By Mike Lindblom, The Seattle Times
Published: July 26, 2022, 7:25am

Workers have completed the most complex phase of fixing the cracked West Seattle Bridge by installing and tightening about 45 miles of new steel cables from end to end.

This milestone keeps the bridge on pace to reopen in mid-September, after a final round of carbon-fiber wrapping, the closure of worker-access holes in the bridge deck and load testing.

The steel tendons, strung west to east within the bridge’s hollow concrete girders, help all three spans better resist the downward forces of traffic and more importantly, the leviathan concrete structure’s own dead weight of 220,000 tons.

The Seattle Department of Transportation announced Monday that Kraemer North America, the repair contractors, used hydraulic equipment to pull the cables from 20% of full tension to 100% over the past few days. They’re attached to new concrete anchors, which were delayed by last winter’s concrete-truck driver strike.

The steel strands, known as post-tensioning cables, are common in concrete bridges. They’re especially crucial in West Seattle, where the arch shape is too slight for the 590-foot-long main span to be self-supported by gravity.

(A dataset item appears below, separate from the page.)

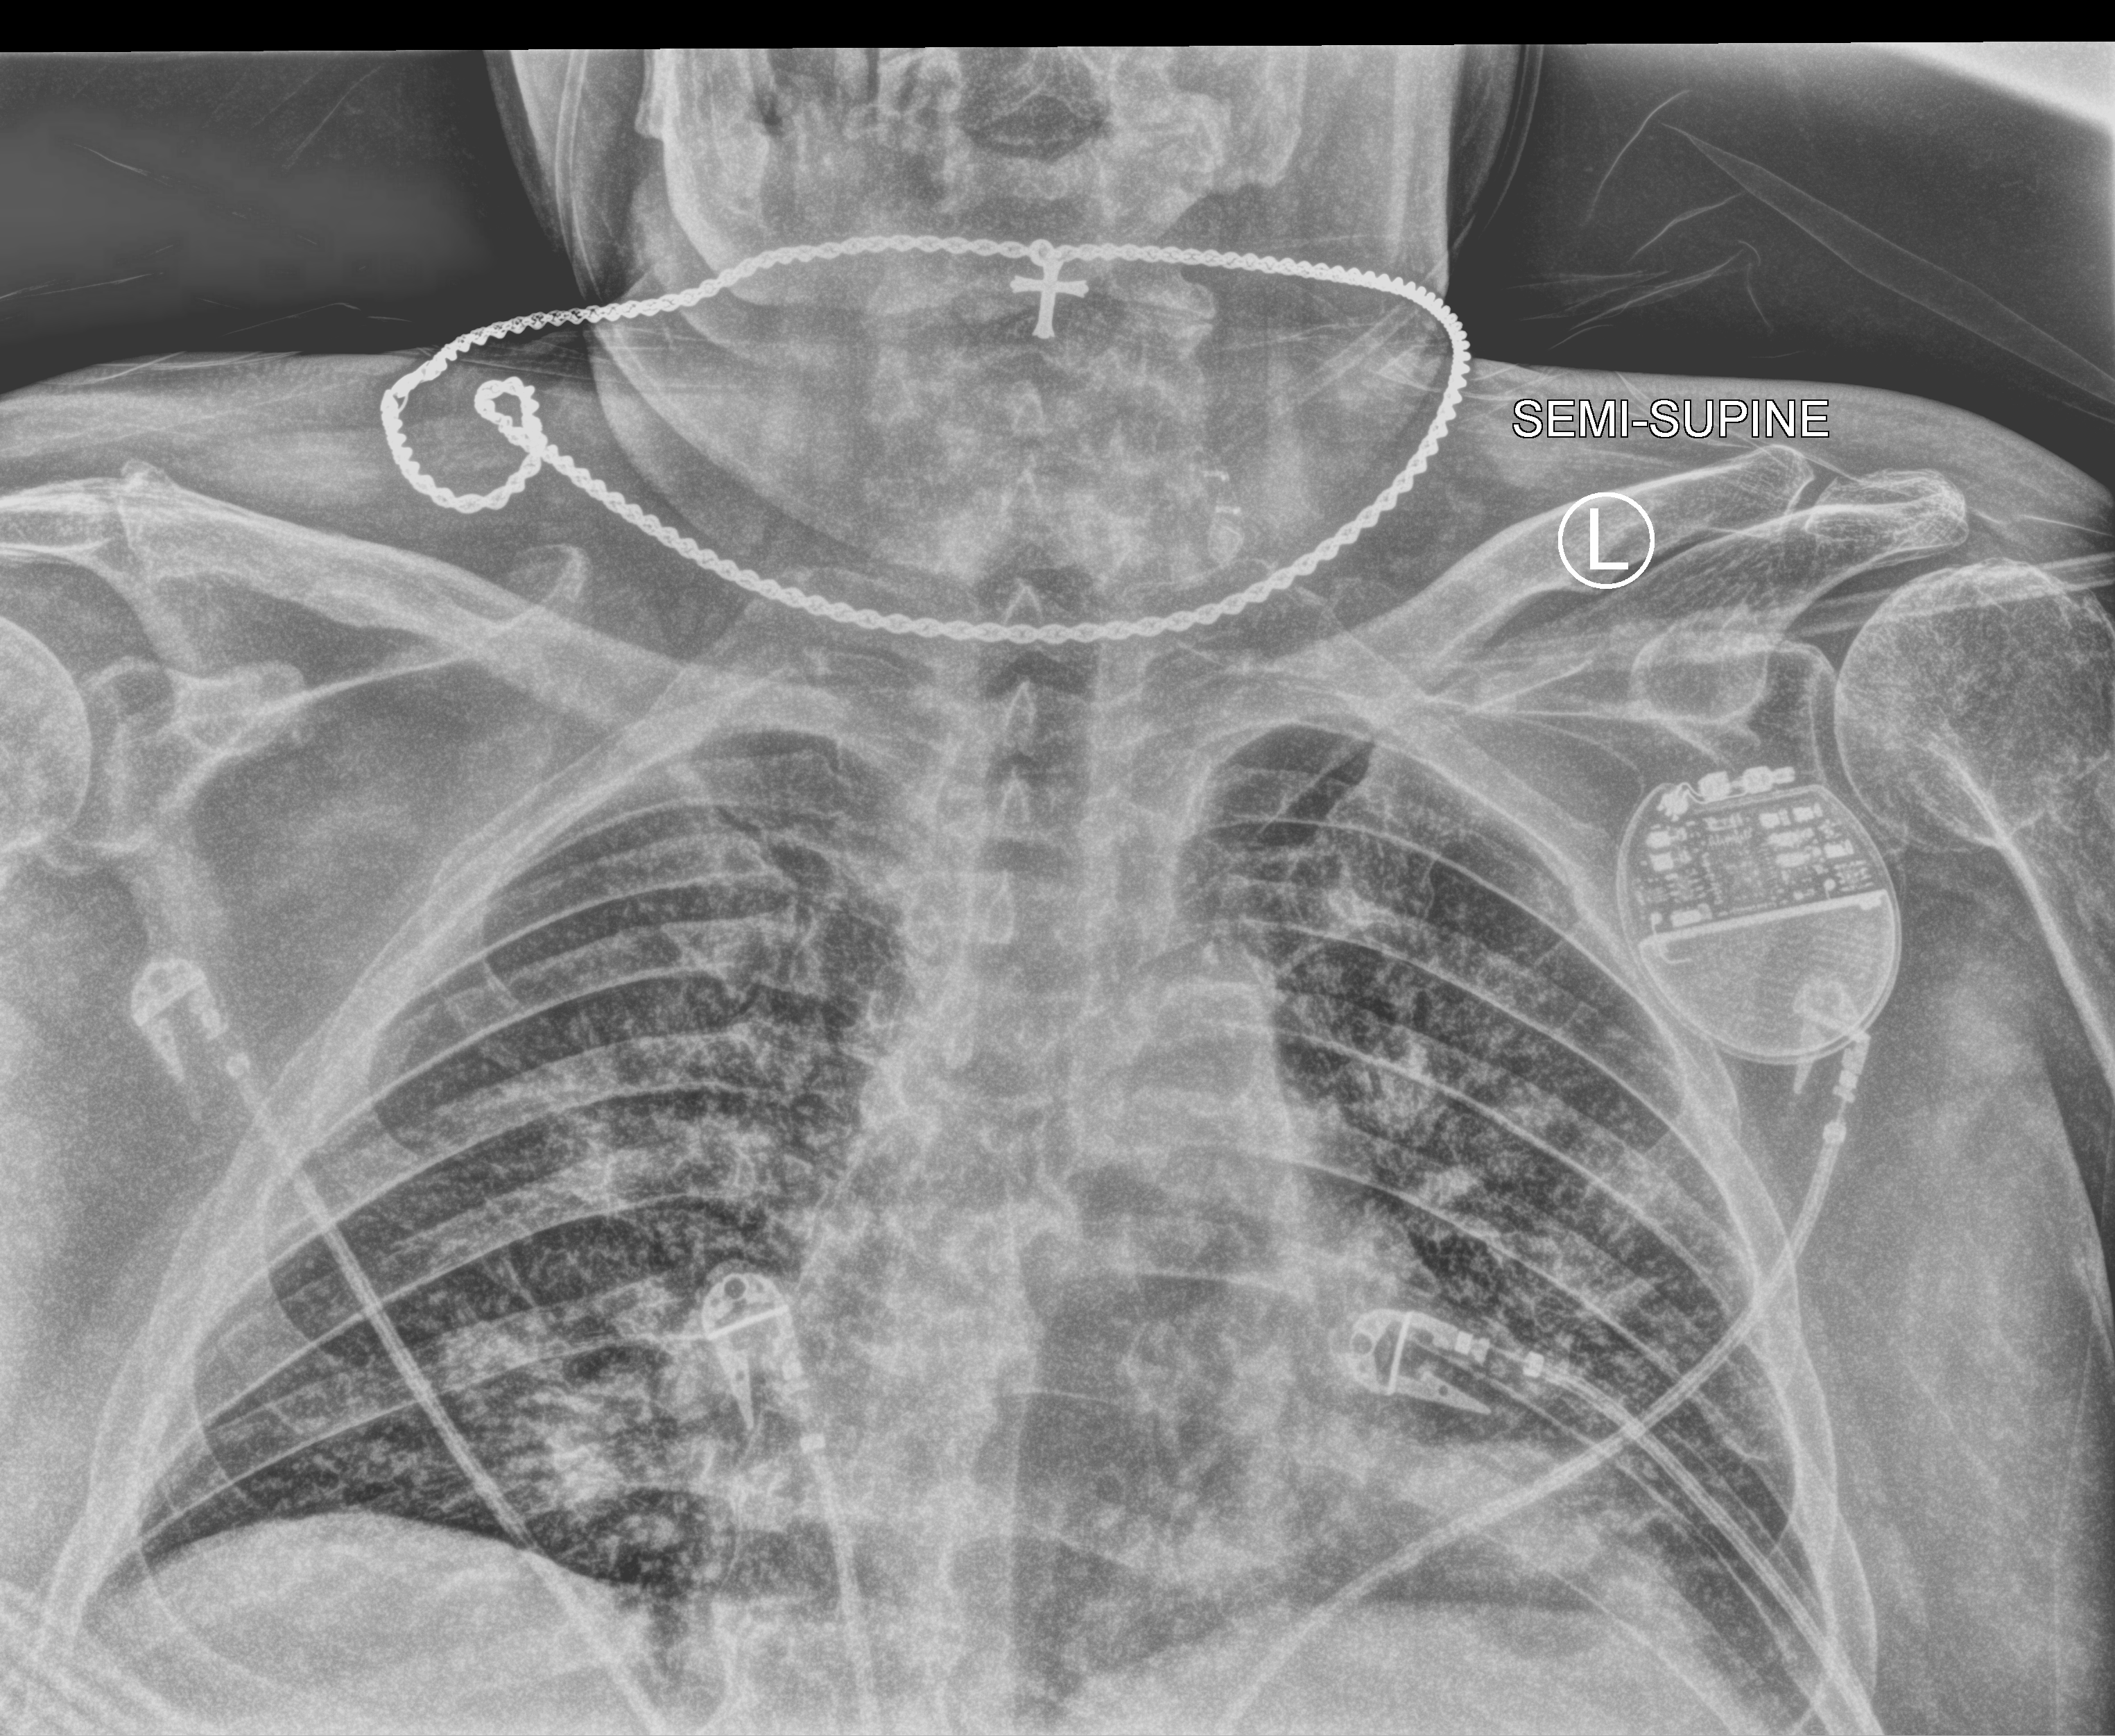
Portable chest radiograph; anteroposterior (AP) projection. Male patient hospitalised with COVID-19, age 60–74 years.
From the hospital-stay record, not from the radiograph (when in the stay this image was taken is not recorded): hypertension (admission record): yes; admitted to intensive care during this hospital stay: no; mechanically ventilated during this hospital stay: no.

When it was built in 1984, engineers did provide post-tension cables and anchors, but those reinforced only the midsection of the central span, because calculations showed the structure would be robust near the huge vertical columns. Instead, a combination of time, force and aging concrete led to diagonal shear cracks, discovered in 2013. Those accelerated at a dangerous pace until it risked collapsing.

SDOT declared an emergency closure March 23, 2020, forcing drivers on the peninsula to detour as far as six miles through Duwamish River Valley neighborhoods. Before the pandemic and the closure, the high bridge carried about 100,000 vehicles and 20,000 transit riders per weekday.

Seattle considered a replacement bridge, but former Mayor Jenny Durkan chose repairs which are supposed to last 40 years.

SDOT is paying Kraemer about $58 million, within a broader Reconnect West Seattle budget of $175 million that includes engineering, surface-street safety and repaving jobs and reinforcement of the lower Spokane Street swing bridge.